В облупленную эпоху | страница 70
А еще она всегда что-то продает и всегда покупает что-то, но это только видимость, на самом деле она ничего не продает и ничего не покупает — она так живет. Сбагрит, например, вещь какую-нибудь, а потом жалко ей становится: свое ведь, родное, столько лет хранимое, сейчас такое уже нигде не найдешь, — продешевила, думает, даром отдала, облагодетельствовала без повода и причины, и идет выклянчивать обратно, выклянчив, тут же находит порчу и оскорбленно забирает вещь, а сумму возвращает не полностью: «Таки испортили вже», и нет на свете никаких доказательств обратному.
Ну а если купит чего, то обязательно расколупает, надорвет, проверяя на прочность, откусит, пробуя на зубок, и плачется тогда, убивается, как не стыдно, мол, старого больного человека обидели, сволончи-сволончи. Делать нечего, только и остается — с удивлением и восхищением, восторгом каким-то ненормальным, — оставаться при своем драном-кусаном товаре и без денег. Скорее всего, от скуки люди с ней связываются: стало тоскливо жизнью жить — затей торговлю с тетей Фаней и тоски не знай.
— Ой, девоньки, у меня волос в дуб встал, щоб я так жыл! — приговаривает она, когда чья-нибудь человеческая тупость беспросветная приводит ее в изумление.
— Танькам, — на днях приставала она к внучке, — а кто это голубые?
— Да зачем те, баб?
— Да тут по телевизеру все голубые да голубые, — я не понимаю, что это такое!
— Ну-у-у это, баб, мужики, которых сзади…
— Где?
— Ну в жопу их.
— Тьфу!
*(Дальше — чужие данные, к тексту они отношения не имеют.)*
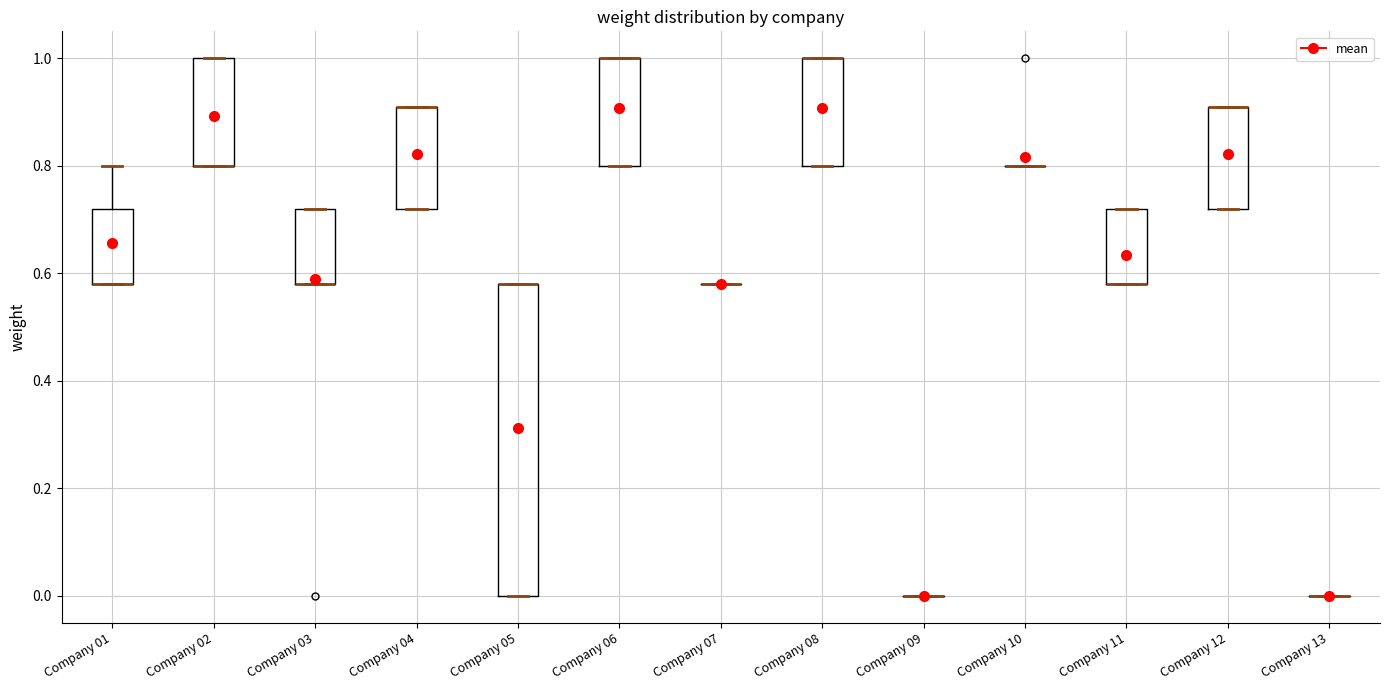

Reading left to right, read every box against the y-axis: the position of its median line, the range the box covers, and the ends of its whiskers. The values are not printed on the chart, so give them approximately, as read against the axis.

Company 01: median 0.58 (drawn on the box's lower edge), box 0.58 to 0.72, whiskers 0.58 to 0.80
Company 02: median 0.80 (drawn on the box's lower edge), box 0.80 to 1.00, whiskers 0.80 to 1.00
Company 03: median 0.58 (drawn on the box's lower edge), box 0.58 to 0.72, whiskers 0.58 to 0.72
Company 04: median 0.92 (drawn on the box's upper edge), box 0.72 to 0.92, whiskers 0.72 to 0.92
Company 05: median 0.58 (drawn on the box's upper edge), box 0.00 to 0.58, whiskers 0.00 to 0.58
Company 06: median 1.00 (drawn on the box's upper edge), box 0.80 to 1.00, whiskers 0.80 to 1.00
Company 07: box collapsed to a line at 0.58, whiskers 0.58 to 0.58
Company 08: median 1.00 (drawn on the box's upper edge), box 0.80 to 1.00, whiskers 0.80 to 1.00
Company 09: box collapsed to a line at 0.00, whiskers 0.00 to 0.00
Company 10: box collapsed to a line at 0.80, whiskers 0.80 to 0.80
Company 11: median 0.58 (drawn on the box's lower edge), box 0.58 to 0.72, whiskers 0.58 to 0.72
Company 12: median 0.92 (drawn on the box's upper edge), box 0.72 to 0.92, whiskers 0.72 to 0.92
Company 13: box collapsed to a line at 0.00, whiskers 0.00 to 0.00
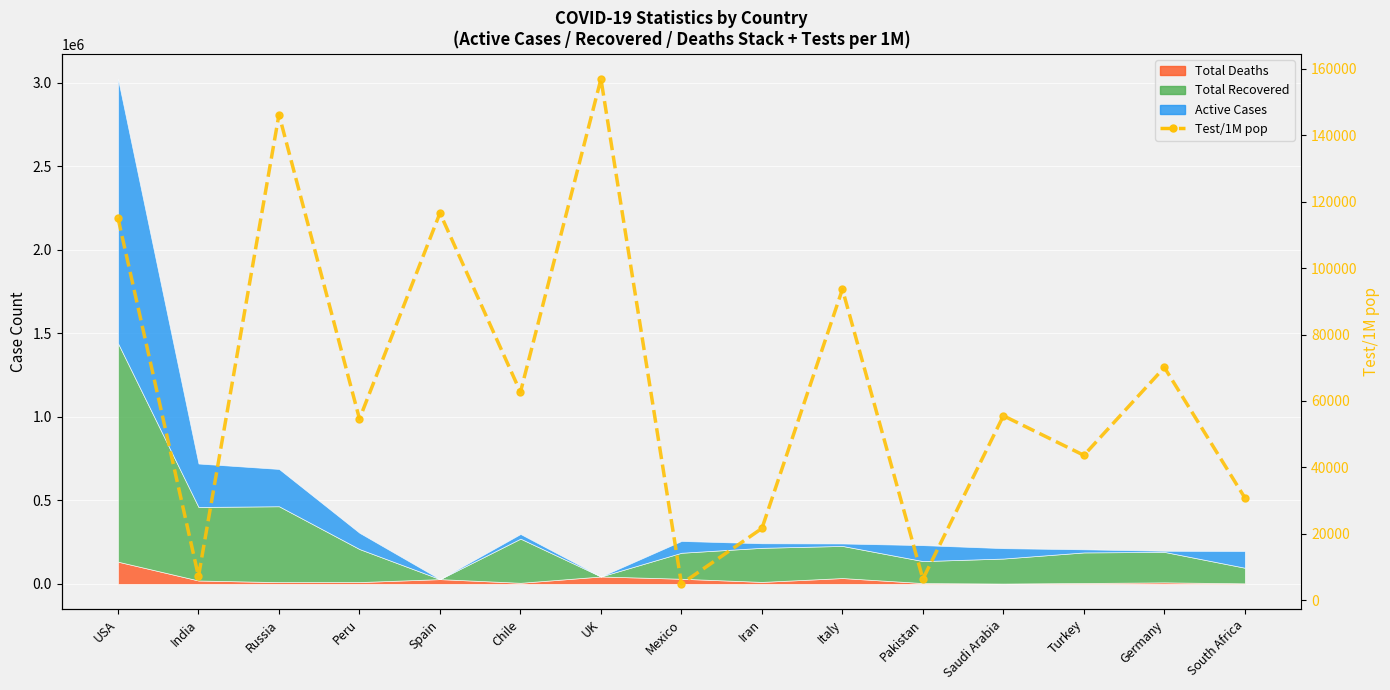

What is the sum of the values at South Africa and Spain?

147397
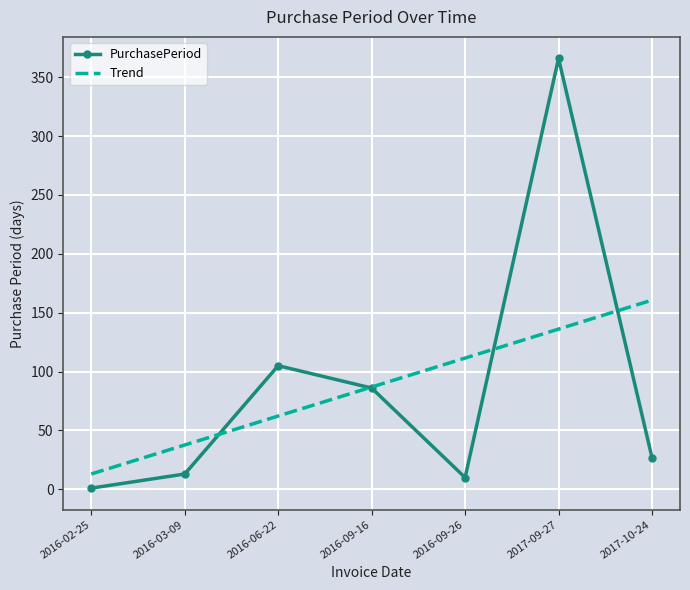

Rank the categories by Trend value from highest to lowest.

2017-10-24, 2017-09-27, 2016-09-26, 2016-09-16, 2016-06-22, 2016-03-09, 2016-02-25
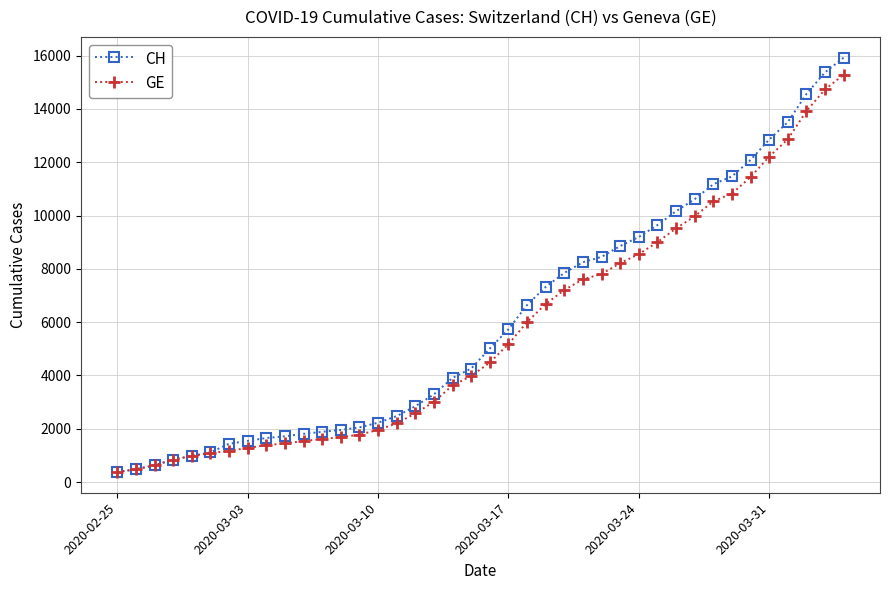

What is the value of the CH point at the 11th from the left?

1809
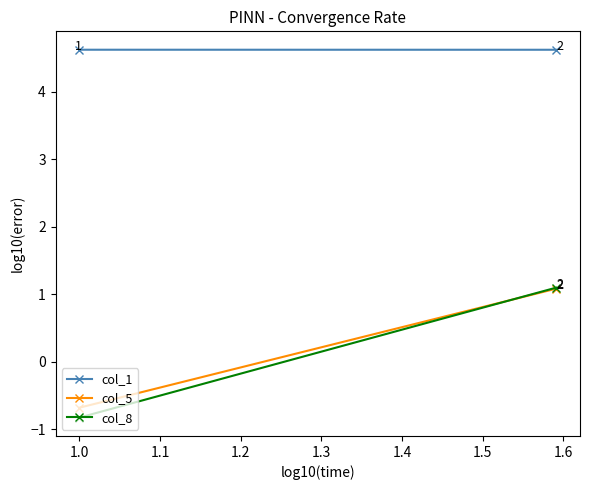

Is this an area chart (filled region under the line)?

No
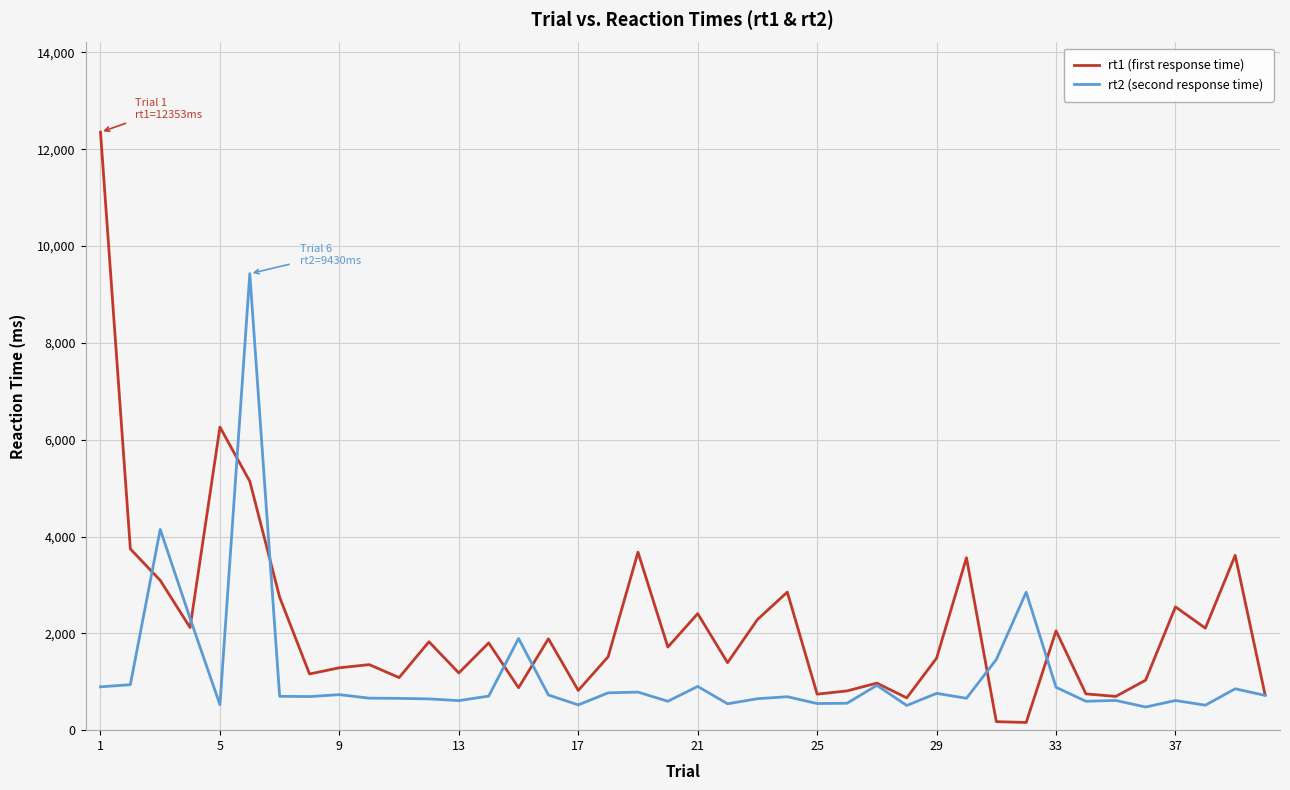

How many interior local valleys does the rt1 (first response time) series have?

13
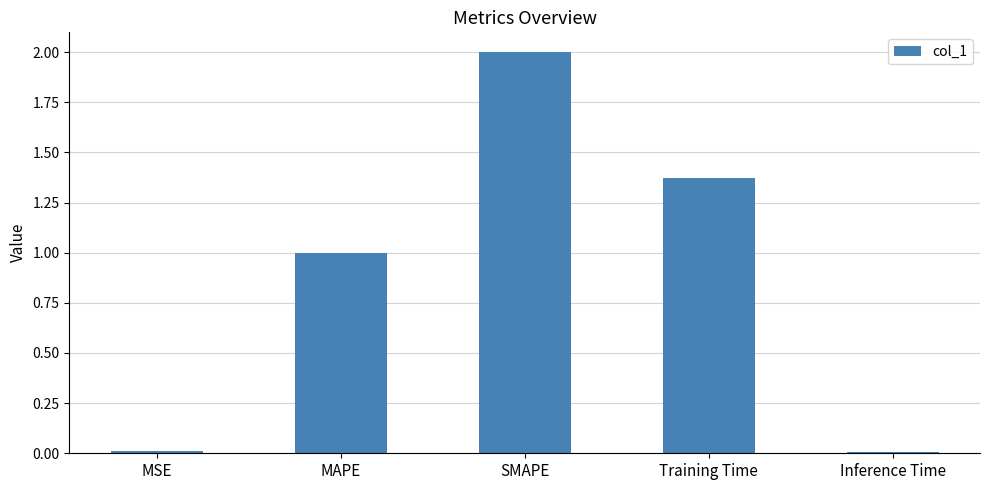

What position from the left is SMAPE?

3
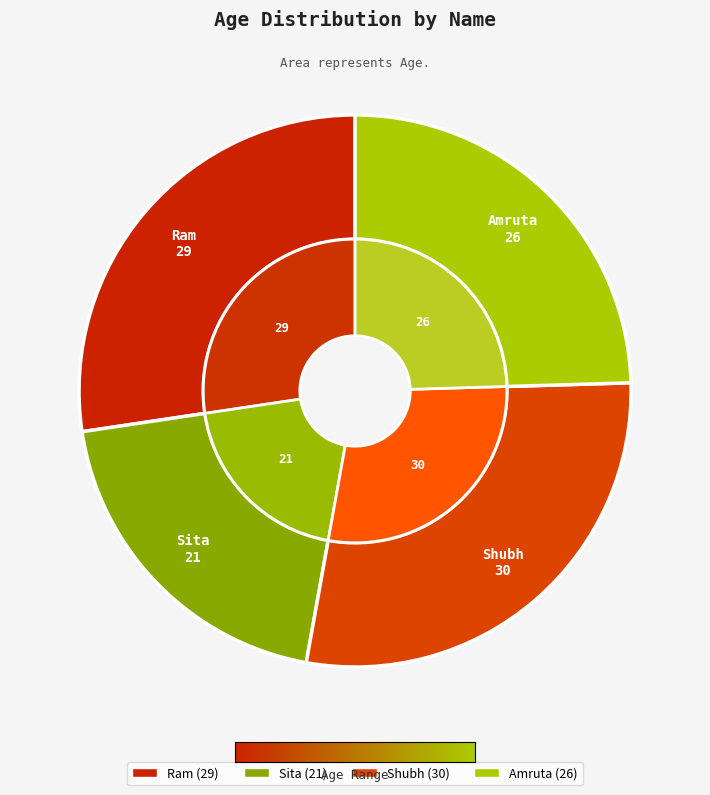

To the nearest percent, what percentage of the pie is Shubh?

28%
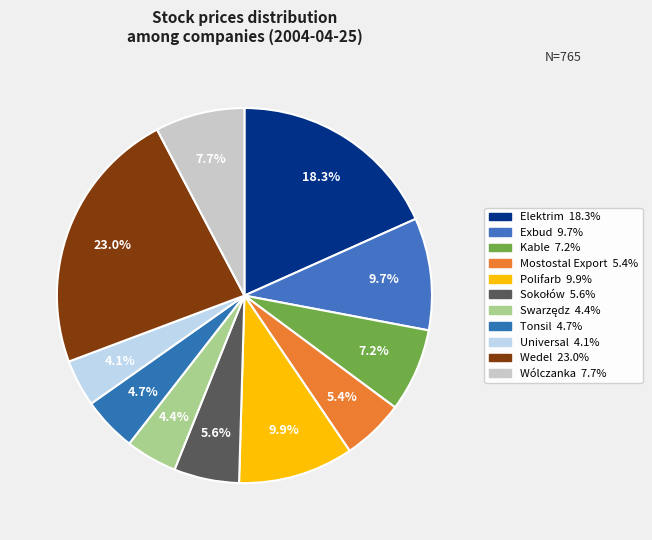

Is there any slice that represents more than half of the pie?

No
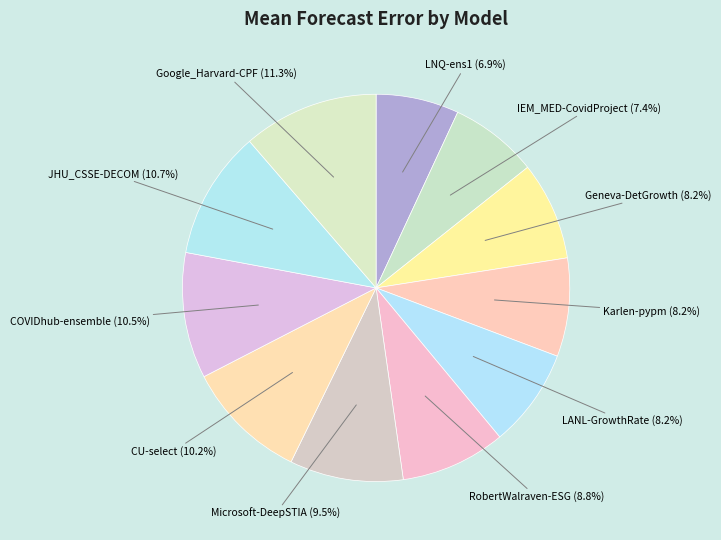

Is Geneva-DetGrowth the majority of the pie?

No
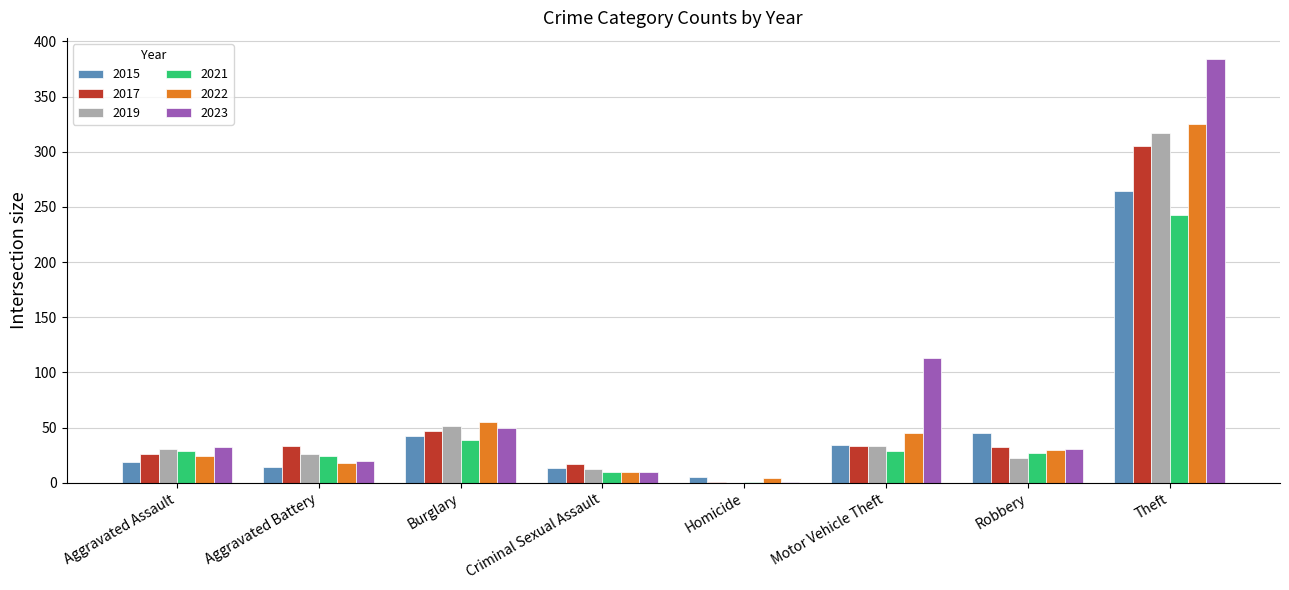

Where is 2019 nearest to the value 158?

Burglary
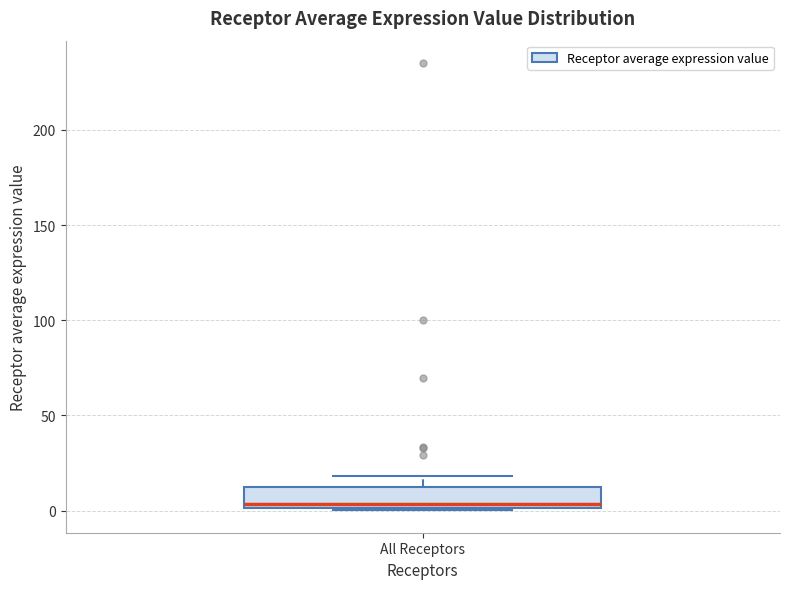

Where is the upper edge of the box for All Receptors on the y-axis? The values are not printed on the chart, so give them approximately, as read against the axis.

15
Так бы и говорили, что пидарасы!
И снова — волос в дуб… щоб я так жыл!
Схватит во дворе зазевавшегося подростка за руку и доверительно, голосом вроде и интимным, но громко так, чтобы все вокруг, даже прохожие, ни в чем не повинные, слышали, говорит:
— Витькам, прости мне за скромность, но там, на пятом этаже, одни жыды живут!
— Баб Фань, так и мы же на пятом!
— Ты понимаешь теперь, как нам тяжело?!
И сверкает веселым золотом ее рот.
Двор — это ее подмостки. Душным, змеящимся от зноя летом, невыносимым из-за скопившейся в атмосфере и не ведающей, куда ей деваться, воды, она выходит нарядная, облитая какими-то жуткими непроницаемыми духами. Ярко-красным лаком горят ногти на ее руках и на круглых пальцах ног, обутых в дорогие белые германские босоножки. Алые тонкие губы складываются и вытягиваются в довольную собой улыбку, и на них влажно поблескивают валики скатавшейся помады. Рубины на черной толстой нитке вбирают в себя солнце и разливают его мягким бликующим розовым цветом по чуть вспотевшей шее, густо-нарумяненным щекам и крупному величественному носу. Фаня становится под большим порченным гусеницами тополем, взрывающем двор своей массивной пыльной фигурой, и, расставив ноги и вдавив в переспелый бок скулаченную руку, хозяйственно следит, чтобы все было правильно и красиво. Ее собственное представление о красоте деспотично и бескомпромиссно, при том, как и полагается, истово и яростно охраняемо, и мало какая еще красота на этой земле может похвалиться такой нерушимой верой в себя. Когда ей становится слишком жарко или по какой-то иной причине, она разворачивает бумажный китайский веер, немного затертый по верхнему краю, и важно обмахивается им, при этом стараясь, чтобы локоны, обрамляющие высокий лоб, изящно взлетали. И даже дворовая грязь не смеет прикоснуться к ее неправдоподобным германобосоножным ступням. В такие моменты она прекрасна.